====== Exercise passage ======

With democracies unable to ensure prosperity for all but the rich and well-connected, support for democracy is decreasing. In a recent speech, Angus Deaton, the Nobel Prize-winning economist, declared that rising inequality threatens democratic capitalism. But it’s not the “capitalism” part that’s under threat. Despite their populist protestations, far-right authoritarians like Brazil’s Jair Bolsonaro and Donald Trump are not opposed to rabid capitalism or even globalization—they just don’t believe democracy must be a part of it, or that it should stop them from giving handouts to their friends. Vanderbilt law professor Ganesh Sitaraman explains that the real threat to liberal democracy “isn’t authoritarianism—it’s nationalist oligarchy.” If left unchecked, the future of Western democracies could look a lot like Brazil, where pervasive inequality and lack of elite accountability gradually eroded support for democracy until the authoritarian Bolsonaro could rise to power — with the help of the country’s business elites.
Despite the bleakness of the current political moment, the slide to authoritarian oligarchy is not inevitable. One remedy, particularly in the U.S., is tougher enforcement of antitrust laws, which is necessary to constrain the power of corporate monopolies. Another, as historian-turned-folk hero Rutger Bregman told members of the global elite gathered in Davos earlier this year, is astoundingly simple: “Taxes, taxes, taxes.” Our current system, as documented by Zucman, is built upon massive tax evasion amounting trillions of dollars, by multinational corporations and the ultra-rich. Any solution to our inequality crisis necessarily involves wealthy people paying their fair share.
Any attempt at meaningful reform, however, would inevitably have to contend with the fact that all of our political and regulatory institutions have been completely captured by big business and the rich. Which brings us back to the 2020 elections.
The 2020 presidential election is not just a referendum on Trump’s authoritarian populism. It is also a test case for the ability of democratic capitalism to correct itself. The Democratic party’s candidate is thus a critical matter, whether that person is a progressive like Sanders or Warren, whose promises include a more equitable construction of the American economy, student debt forgiveness, reining in corporate power and a wealth tax; or a lifelong neoliberal centrist like Biden, who recently promised his donors that despite his newfound interest in income inequality, under his presidency “no one’s standard of living will change, nothing will fundamentally change.”
The choice goes beyond the likelihood of defeating Trump, straight to the heart of the debate over what American capitalism, and democratic capitalism in general, mean in the twenty-first century. Does democracy mean an oligarchy rooted in injustice, which is what we have had for the last few decades; or should it be a system that benefits the whole of society, rather than only a select few?

====== Data to examine ======

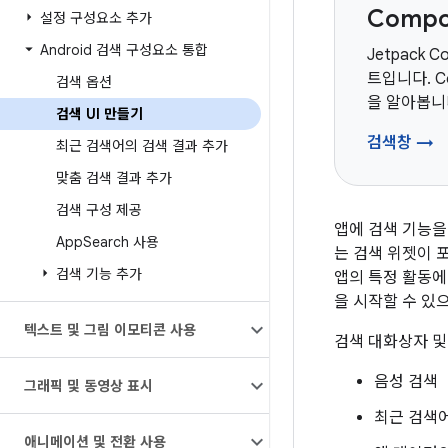
Comp
설정 구성요소 추가
Android 검색 구성요소 통합
Jetpack 
트입니다. 
검색 옵션
을 알아봅니
검색 UI 만들기
검색창 →
최근 검색어의 검색 결과 추가
맞춤 검색 결과 추가
검색 구성 제공
앱에 검색 기능을
App
Search 사용
는 검색 위젯이 
검색 기능 추가
앱의 특정 활동에
을 시작할 수 있
텍스트 및 그림 이모티콘 사용
검색 대화상자 및
음성 검색
그래픽 및 동영상 표시
최근 검색
애니메이션 및 전환 사용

======

• Work order 1: From the essay on inequality and democracy, give again the text between "Any attempt at" and "the 2020 elections.", inclusive.
• Work order 2: Condense the paragraph of the essay on inequality and democracy that begins "Despite the bleakness of the current political moment," keeping its main facts.

• Response box 1:
Any attempt at meaningful reform, however, would inevitably have to contend with the fact that all of our political and regulatory institutions have been completely captured by big business and the rich. Which brings us back to the 2020 elections.

• Response box 2: The slide to authoritarian oligarchy is not inevitable. One remedy, especially in the U.S., is tougher antitrust enforcement to constrain corporate monopolies. Another, as Rutger Bregman told the global elite at Davos earlier this year, is "Taxes, taxes, taxes." Zucman has documented that the current system rests on trillions of dollars in tax evasion by multinational corporations and the ultra-rich. Any solution to the inequality crisis therefore requires the wealthy to pay their fair share.